• What is asked:
In the data below, change every "common name" to "vernacular name" and repeat all the lines with nothing else altered. Leave the pictures out of your answer.

• Supplied material:
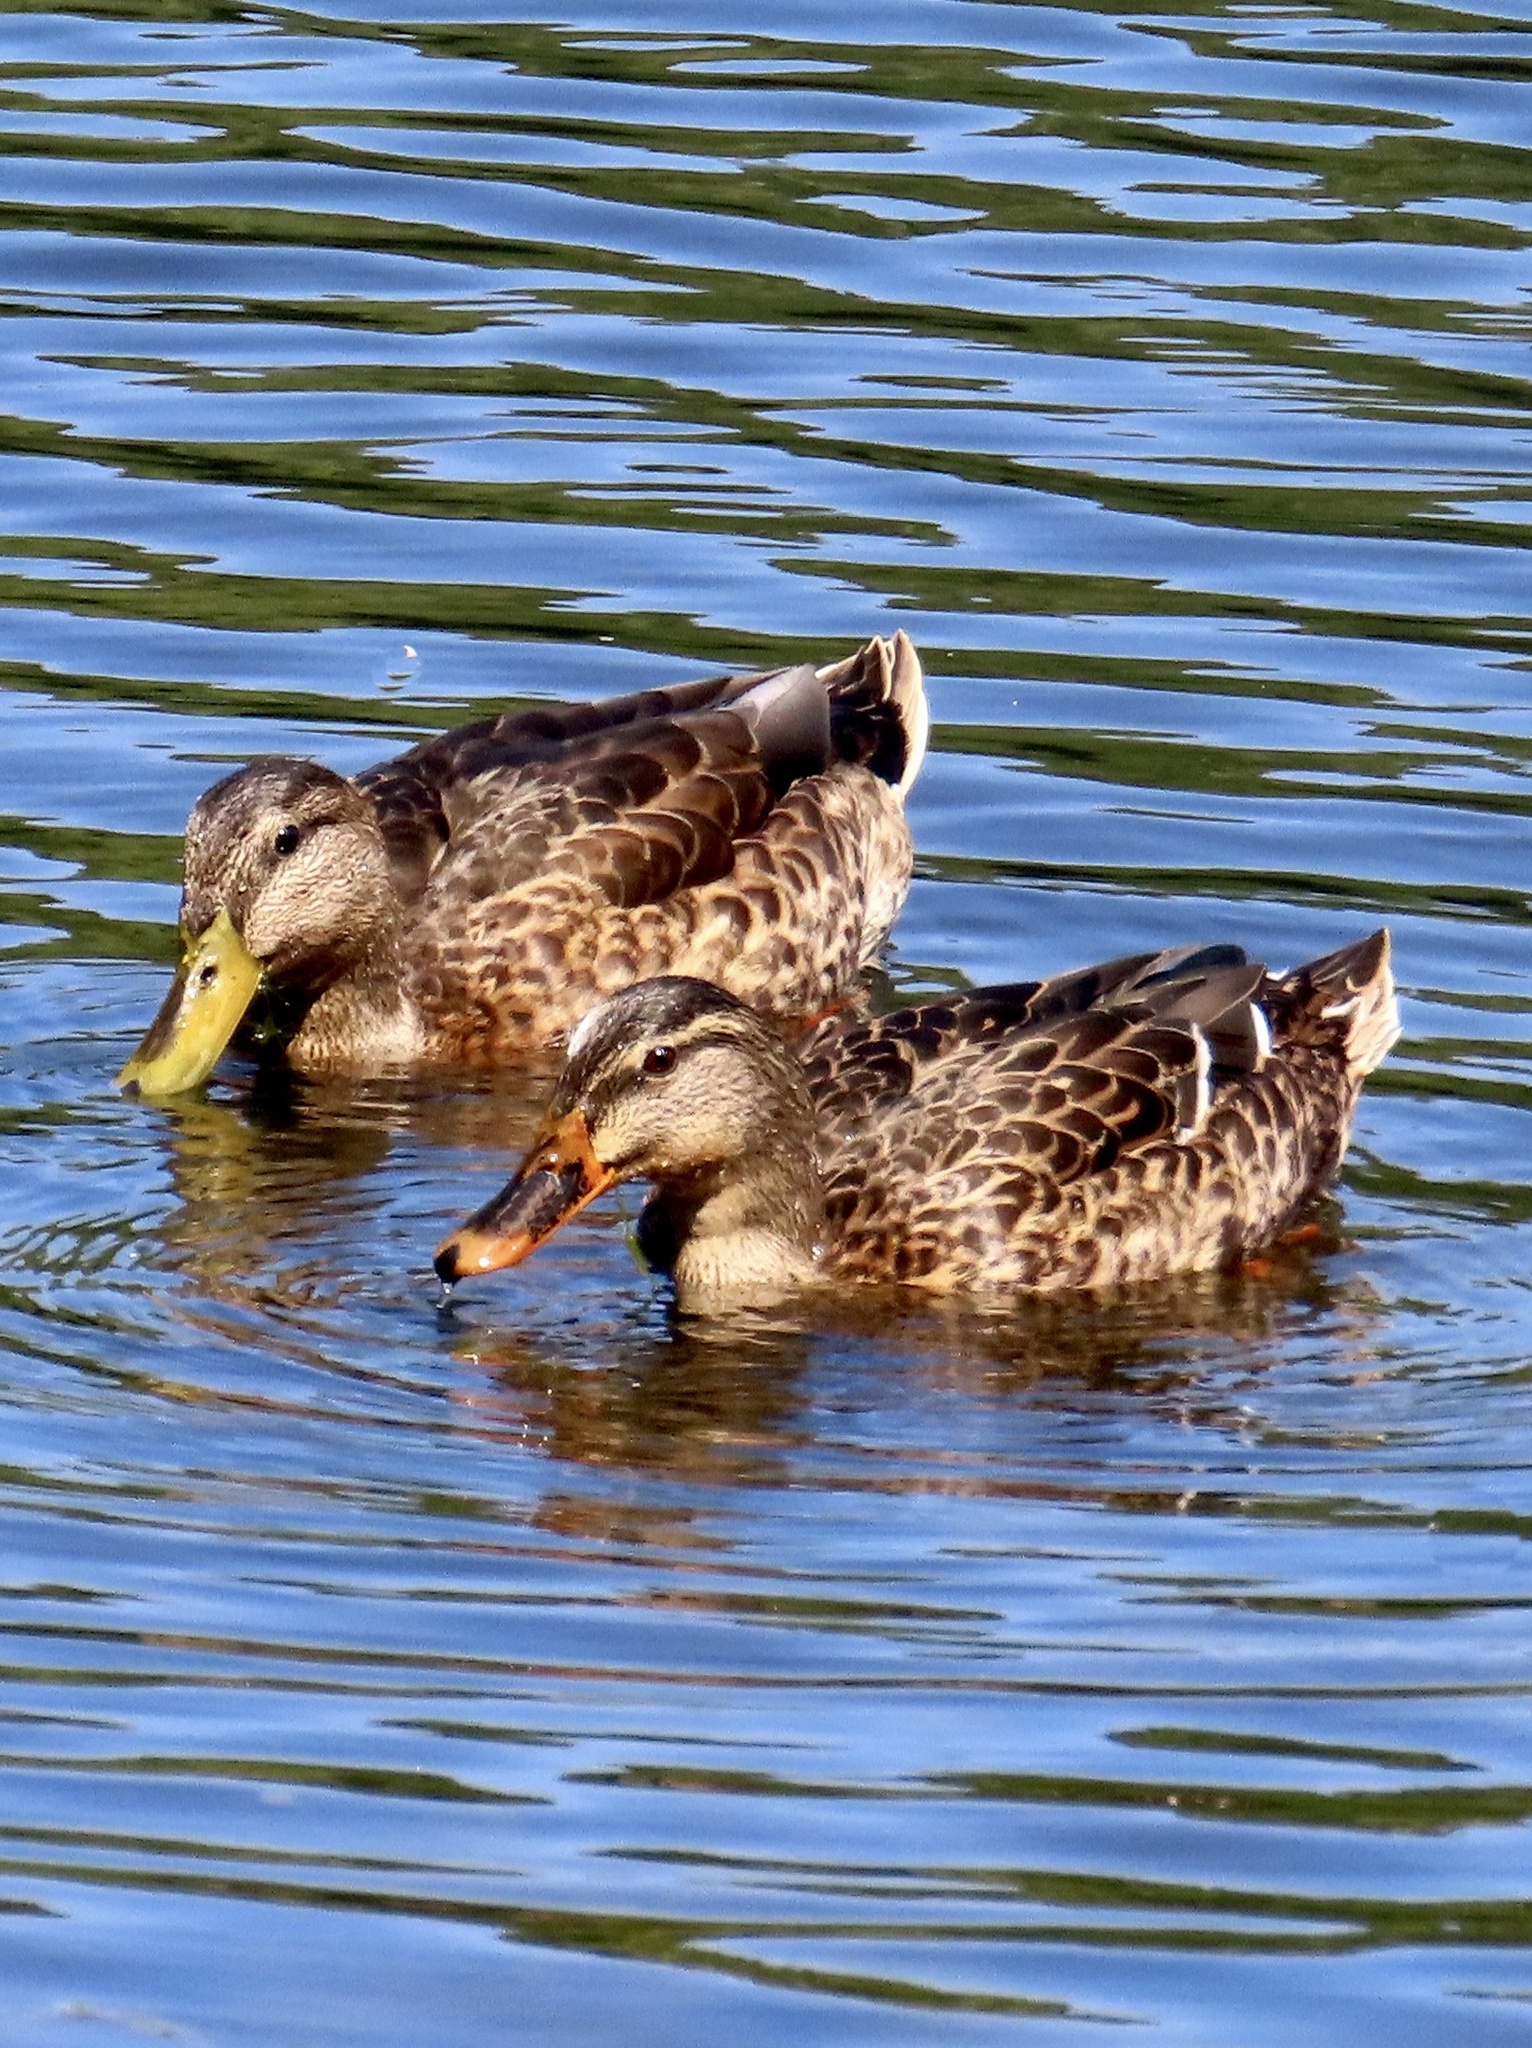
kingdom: Animalia
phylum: Chordata
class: Aves
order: Anseriformes
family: Anatidae
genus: Anas
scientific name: Anas platyrhynchos
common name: Mallard
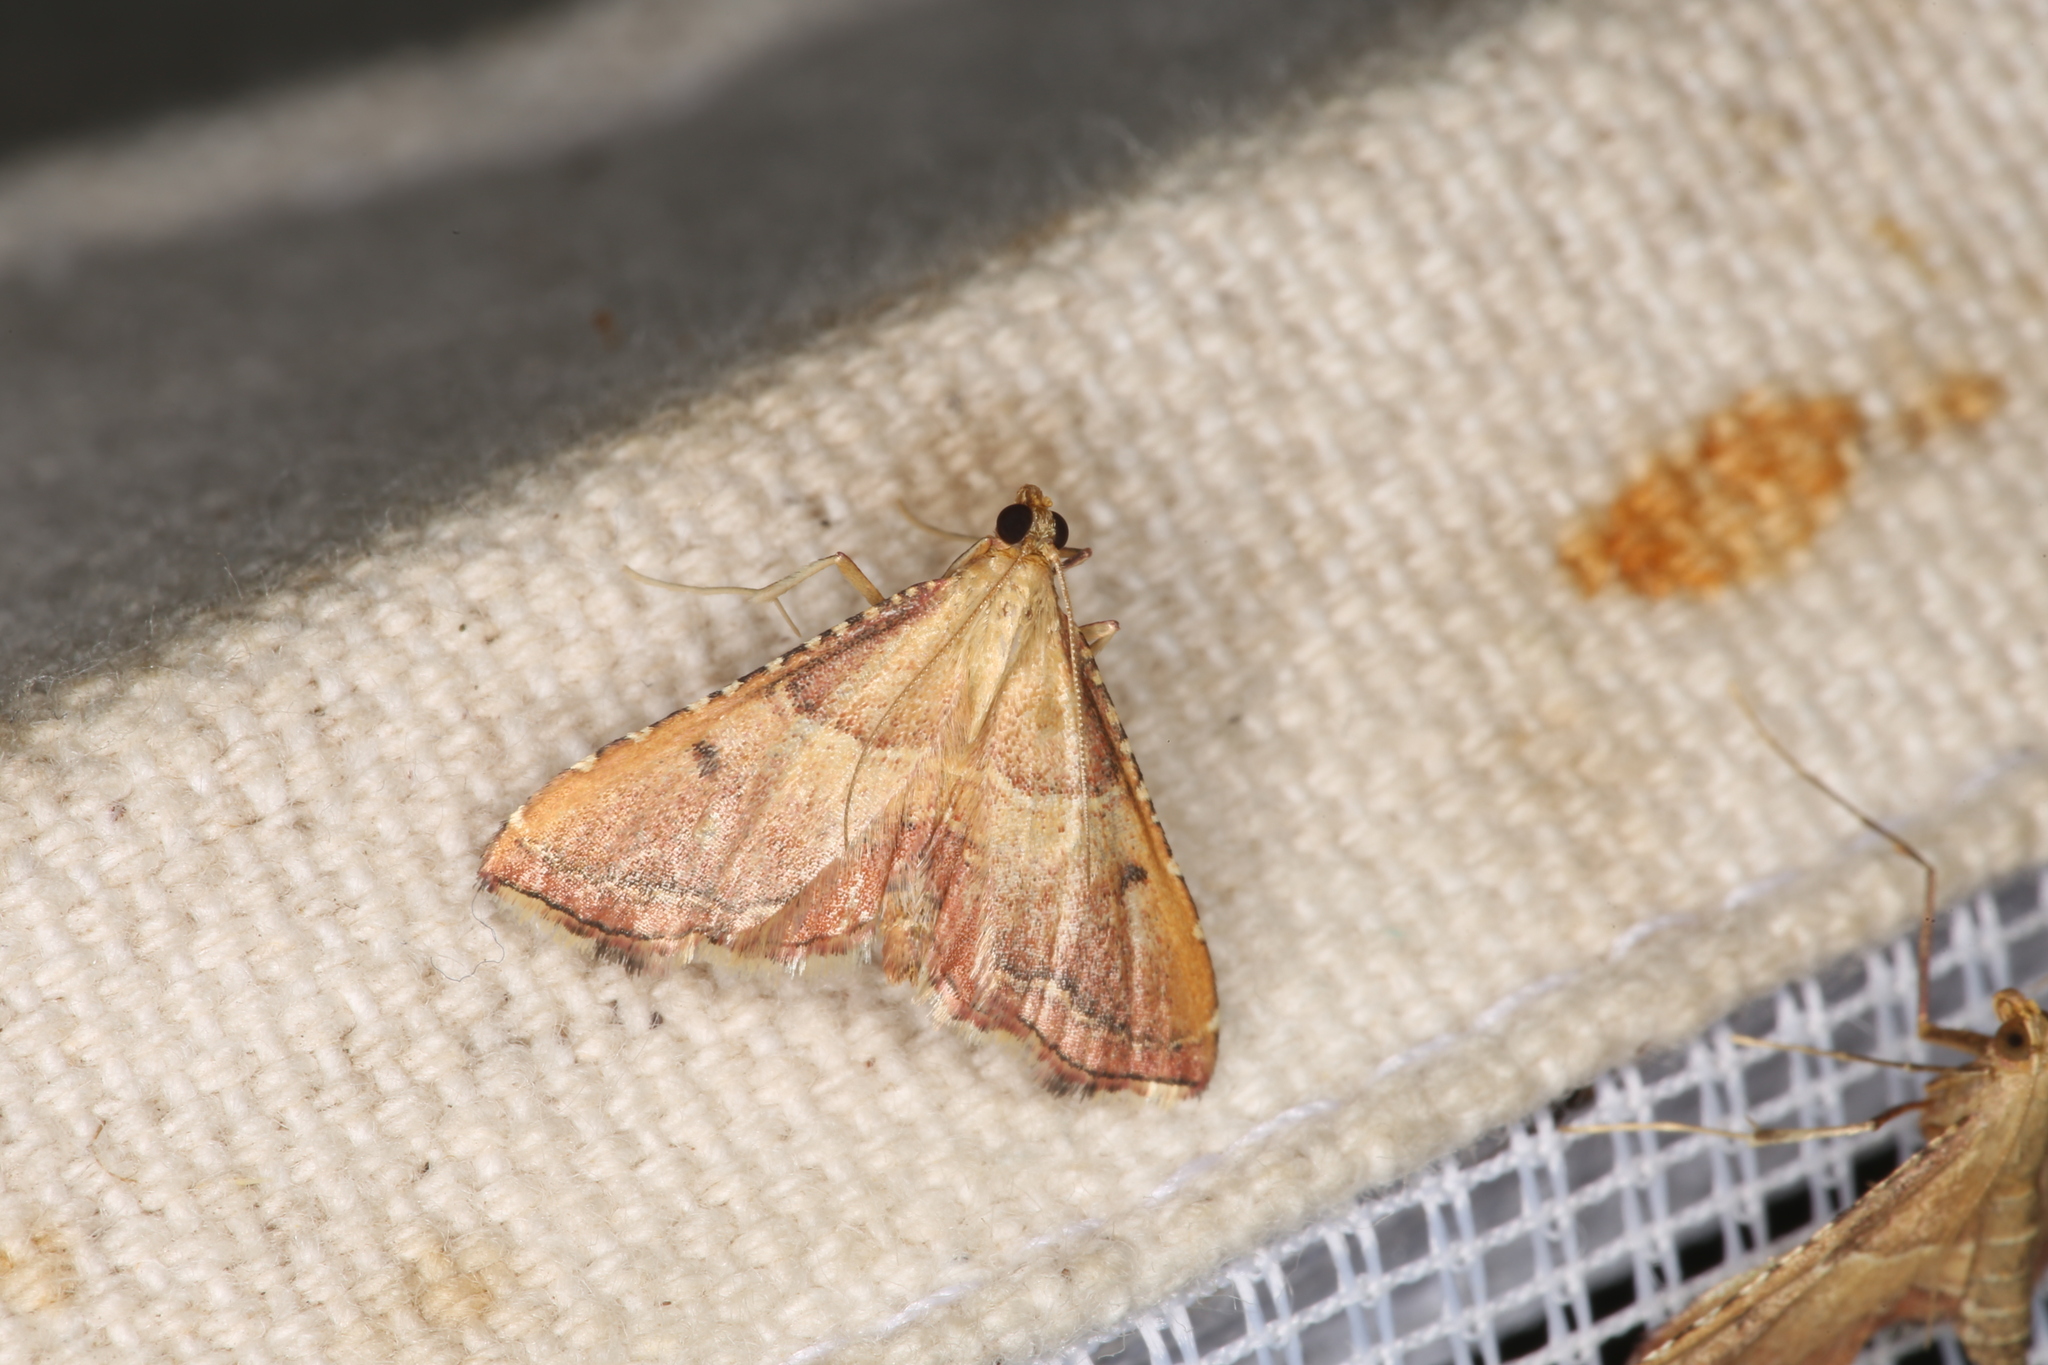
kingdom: Animalia
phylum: Arthropoda
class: Insecta
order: Lepidoptera
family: Pyralidae
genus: Endotricha
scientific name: Endotricha flammealis
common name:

• Reply:
kingdom: Animalia
phylum: Chordata
class: Aves
order: Anseriformes
family: Anatidae
genus: Anas
scientific name: Anas platyrhynchos
vernacular name: Mallard
kingdom: Animalia
phylum: Arthropoda
class: Insecta
order: Lepidoptera
family: Pyralidae
genus: Endotricha
scientific name: Endotricha flammealis
vernacular name:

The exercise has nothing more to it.